1 Introduction

The number of samples commonly differs from one class to another in classification problems. This problem, known as the imbalanced data set problem [1,2,3,4,5,6,7], arises in most real-world applications. The point is that most current inductive learning principles resides on a sum of squared errors that do not take priors into account, which generally results in a classification bias towards the majority class.

One possible approach to handle this problem is to consider an alternative criterion to the overall learning error [4, 8, 9]. Other solution is the use of data resampling, which indirectly modifies the selection probability of the patterns during the learning phase. According to the Bayesian decision theory, the effect of changing the prior probabilities is analogous to set a new decision boundary for a probability-based classifier [10]. Many data resampling techniques have been proposed in the Literature, as for example, “Synthetic Minority Oversampling Technique” (SMOTE) [11], “Weighted Wilson’s editing” (WWE) [12] and “Adaptive Synthetic Sampling” (ADASYN) [13]. However, it has been shown that the classifier performance depends on both an ad hoc parameter setting (eg, percentage of data to be under- or over-sampled in a class and scale of local neighborhood, to mention a few) and the choice of the classifier itself. Experiments in [8, 14] suggested that well-known resampling techniques do not lead to performance improvement in Multi-Layer Perceptron (MLP) neural networks, even in the case of optimized parameter settings. Another solution is the use of ensemble learning, that has shown improvements for MLPs [15, 16]. Ensemble extensions for imbalanced learning consider changes in the pattern probability function during the training phase. Such change has an effect on the model selection criterion, since the lowest overall error rate, as in Adaboost [17], gives way to a balanced decision among the classes accuracy rates given the consideration of the respective priors. Since the ensemble approach is based on a combination of different hypotheses (eg, MLPs neural networks), it usually leads to longer training times. This is the case especially when MLPs are used as weak learners.

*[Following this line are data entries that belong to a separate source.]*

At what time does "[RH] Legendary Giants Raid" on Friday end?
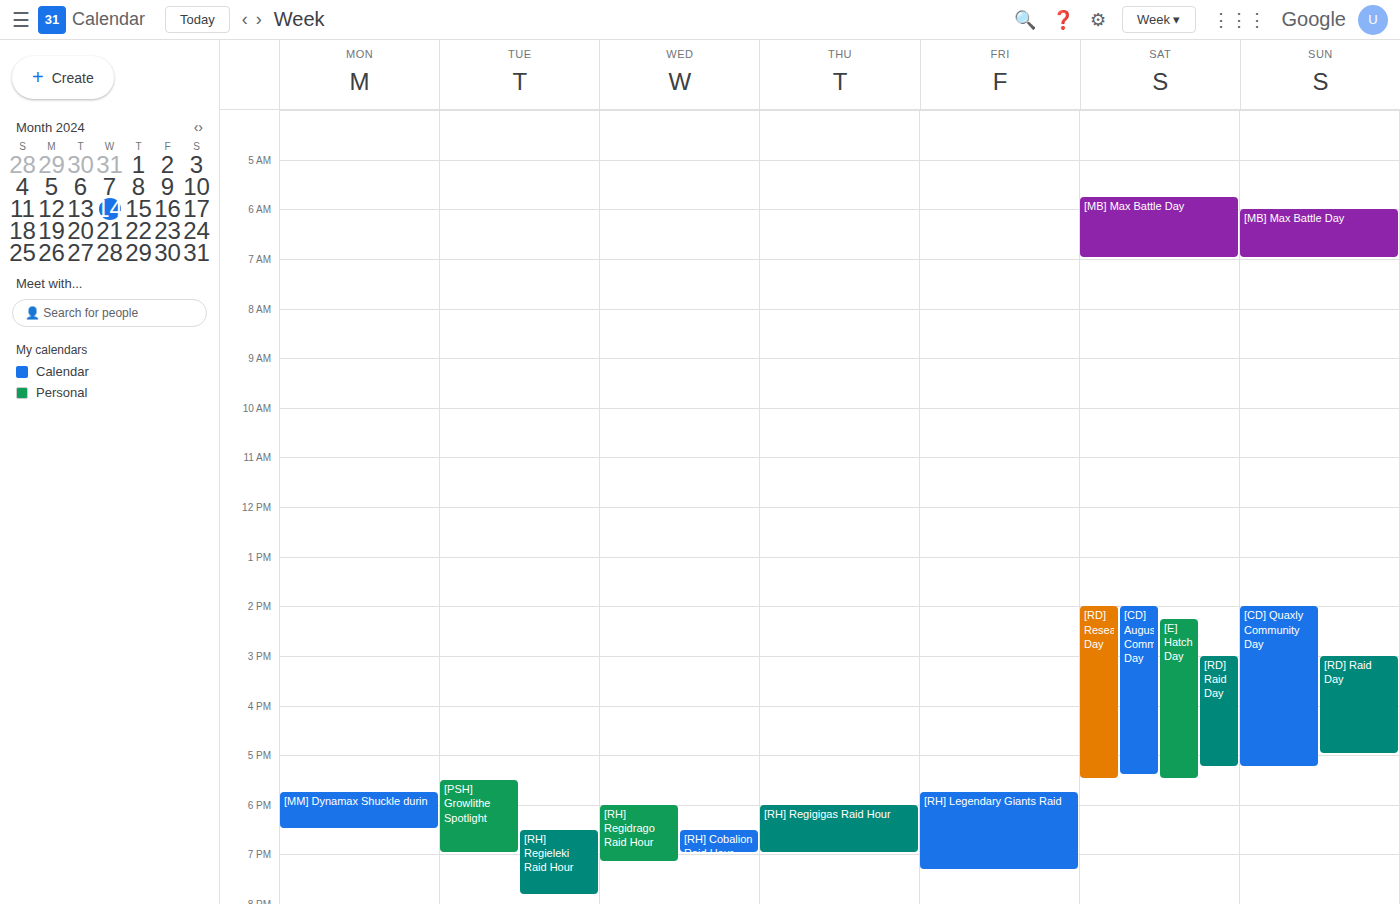
7:20 PMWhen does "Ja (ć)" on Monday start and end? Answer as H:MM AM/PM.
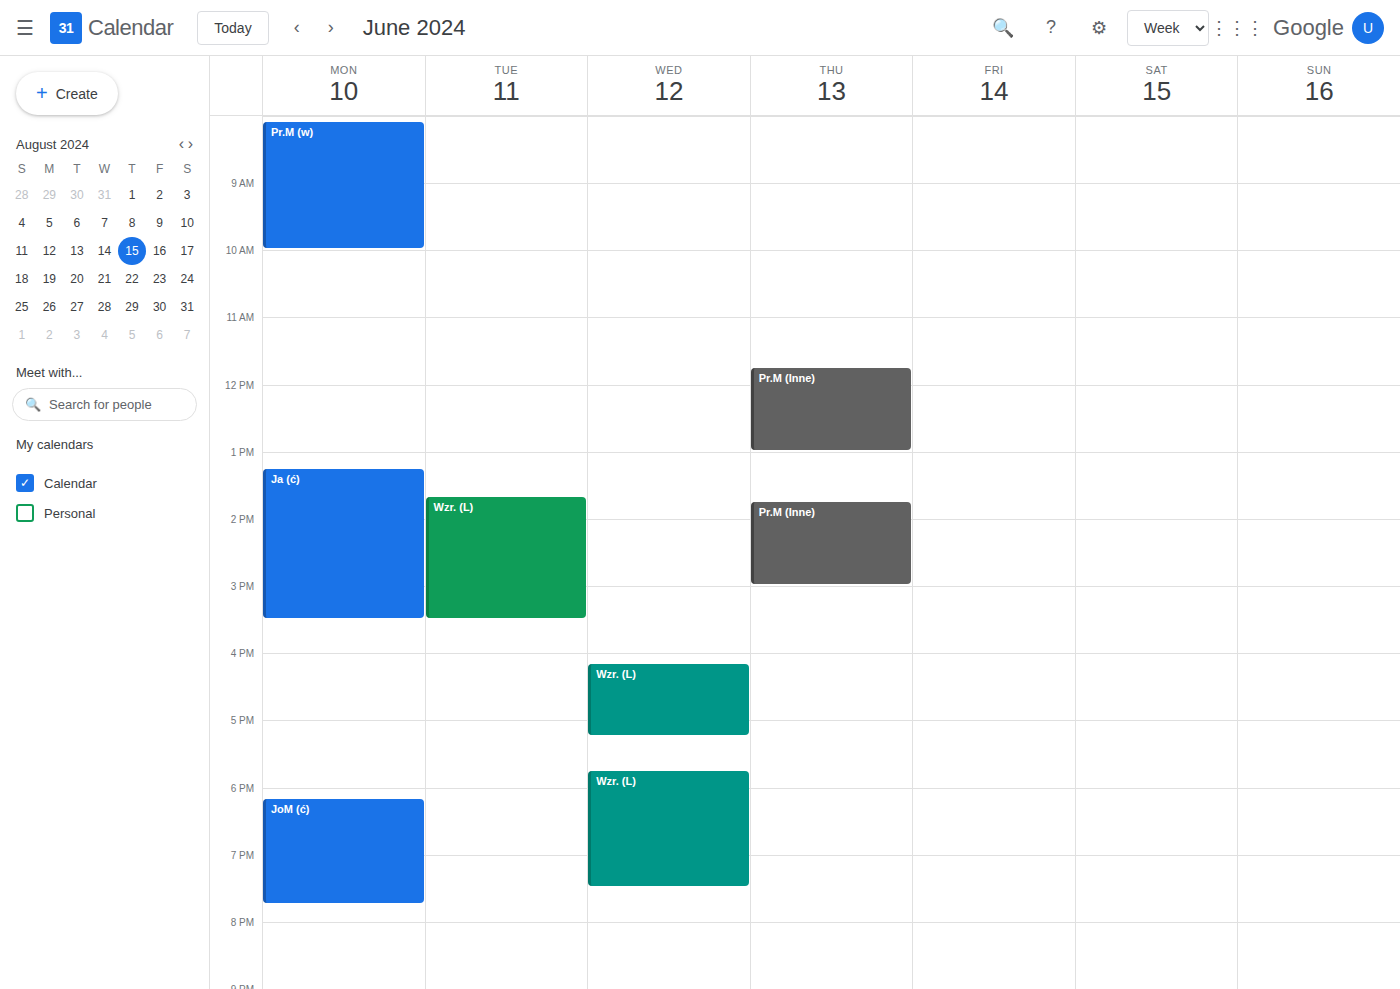
1:15 PM to 3:30 PM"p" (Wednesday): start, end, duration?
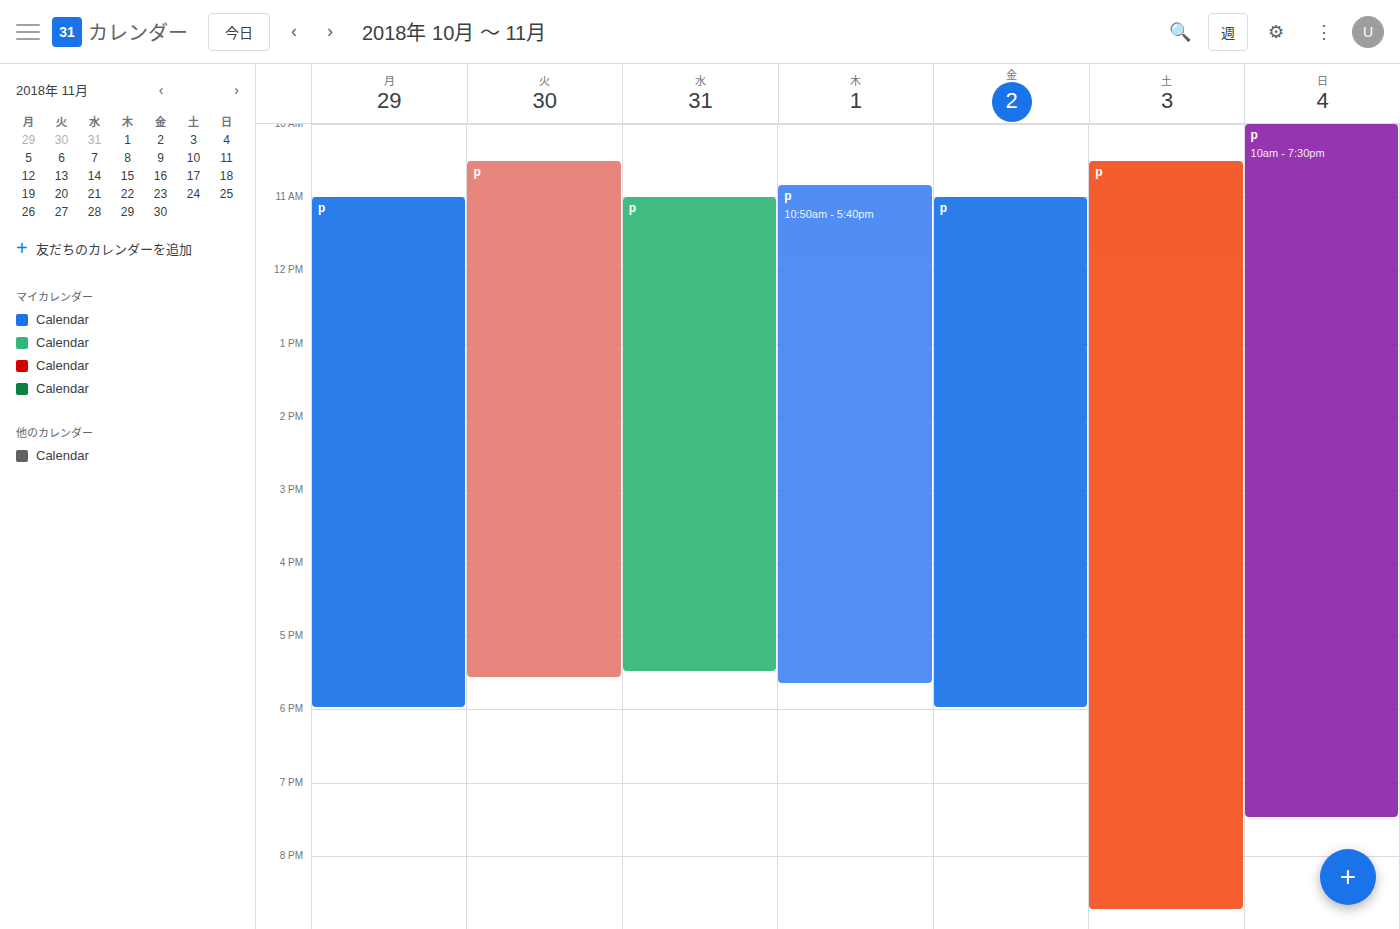
11:00 AM to 5:30 PM, 6 hours 30 minutesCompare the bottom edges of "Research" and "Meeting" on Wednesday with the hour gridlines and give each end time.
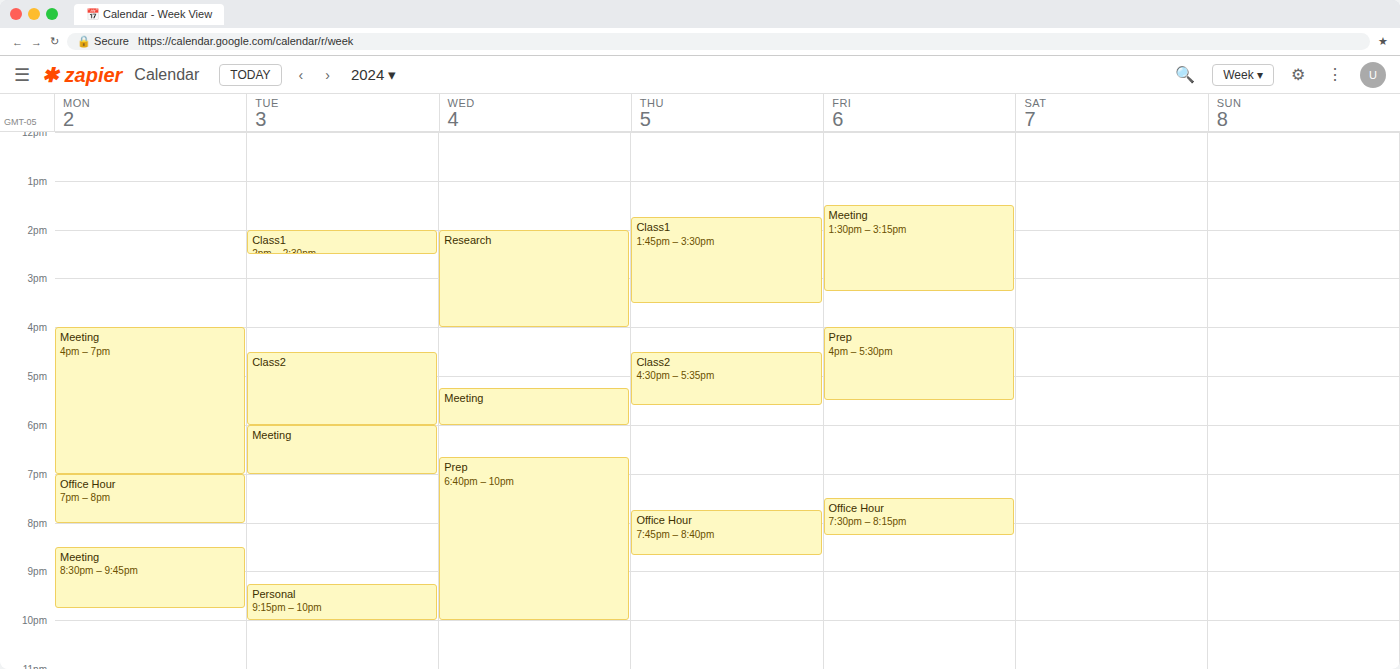
"Research": 4:00 PM, exactly on the 4 PM line. "Meeting": 6:00 PM, exactly on the 6 PM line.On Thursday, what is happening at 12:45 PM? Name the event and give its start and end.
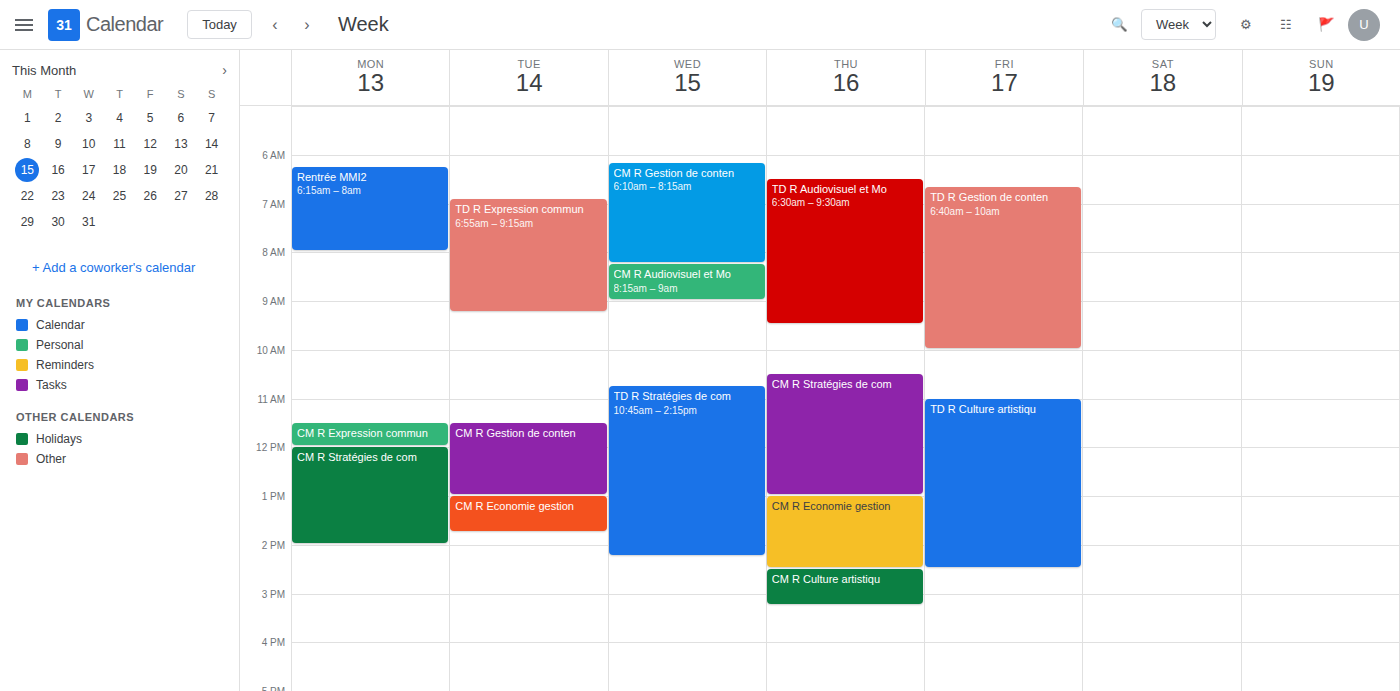
"CM R Stratégies de com", 10:30 AM to 1:00 PMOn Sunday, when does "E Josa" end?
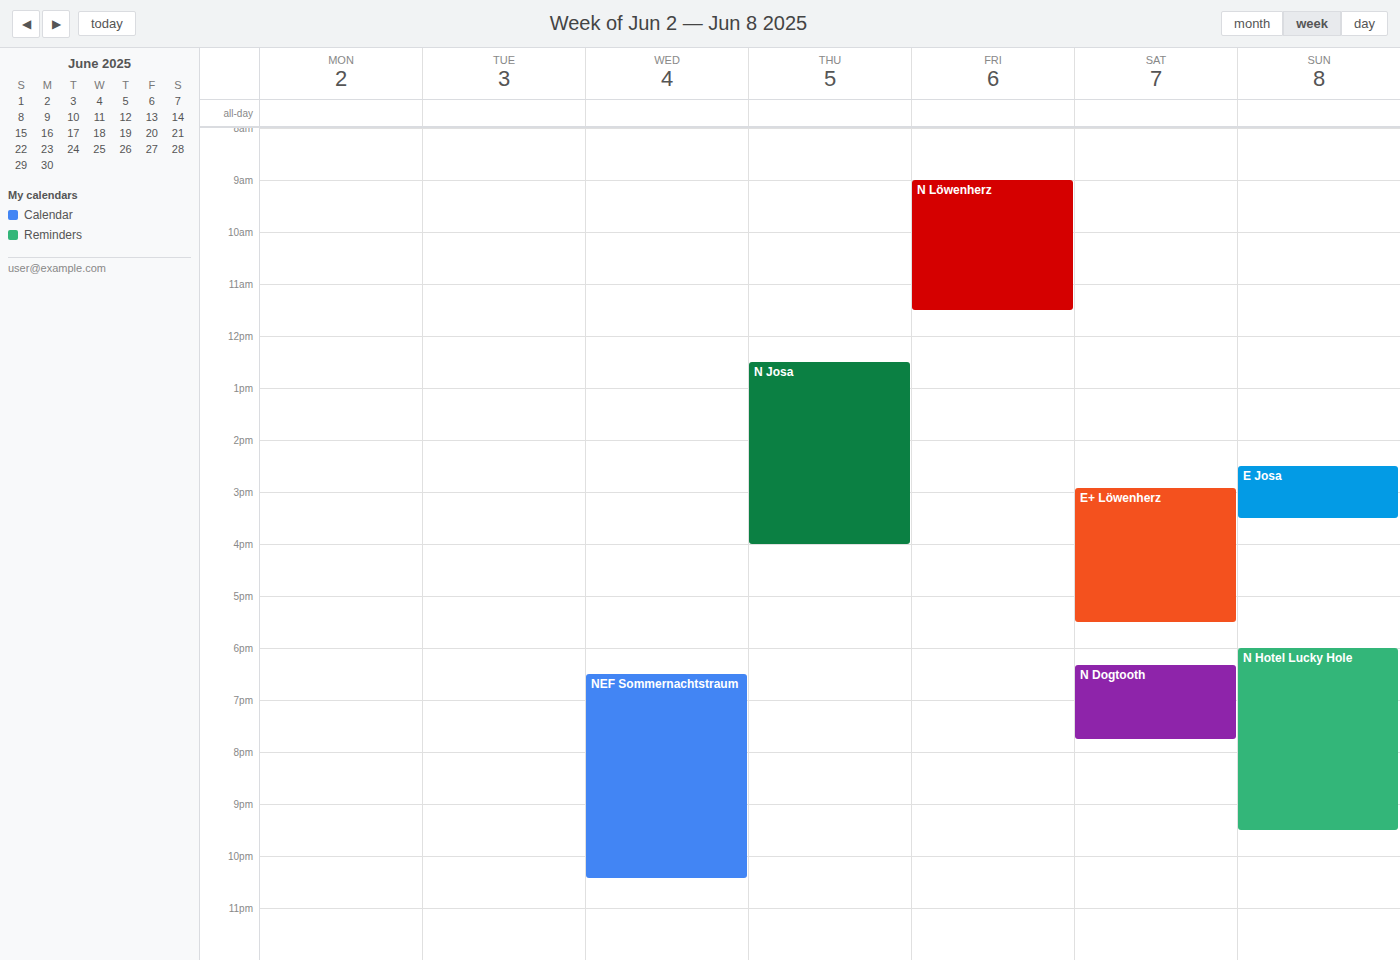
3:30 PM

This paper presents a novel approach to deal with the imbalanced data set problem in neural networks by incorporating prior probabilities into a cost-sensitive cross-entropy error function. The usual overall error formulation for MLPs is explicitly modified to incorporate unequal misclassification costs [18, 19]. Unlike other cost-sensitive approaches in MLP learning [8, 20], each class contribution in the cross-entropy error function is weighted by its respective class prior probability. This approach results on well-balanced decision boundaries.

The remainder of this paper is organized as follows. Section 2 describes the learning problem using the cross-entropy error function, and Sect. 3 presents the modified cost-sensitive cross-entropy error function by considering the prior probabilities of the classes. The methodology, experiments and results are shown and discussed in Sect. 4. Final considerations are given in Sect. 5.

2 The Learning Problem

In classification problems, considering the learning set \(\mathbf {S} = \{(\mathbf {x}_i,\mathbf {y}_i) \in \mathcal {X} \times \mathcal {Y} \, | \, i=1,\dots ,N\}\), the output labels \(\mathbf {y}_i\) given the inputs \(\mathbf {x}_i\) are generated by an unknown function \(f(\mathbf {x})\). The objective is to estimate it as close as possible by means of a model \(f(\mathbf {x}\,|\,\theta )\), where \(\theta \) is the parameter set. Instead of adopting an empirical risk, often based on the Mean Squared Error (MSE) metric, another way to estimate \(\theta \) is through the cross-entropy error function (Eq. 1), where \(\hat{y}=f(\mathbf {x}\,|\,\theta )\) is the model output, given the learning of the (\(\mathcal {X}\),\(\mathcal {Y}\))-mapping function.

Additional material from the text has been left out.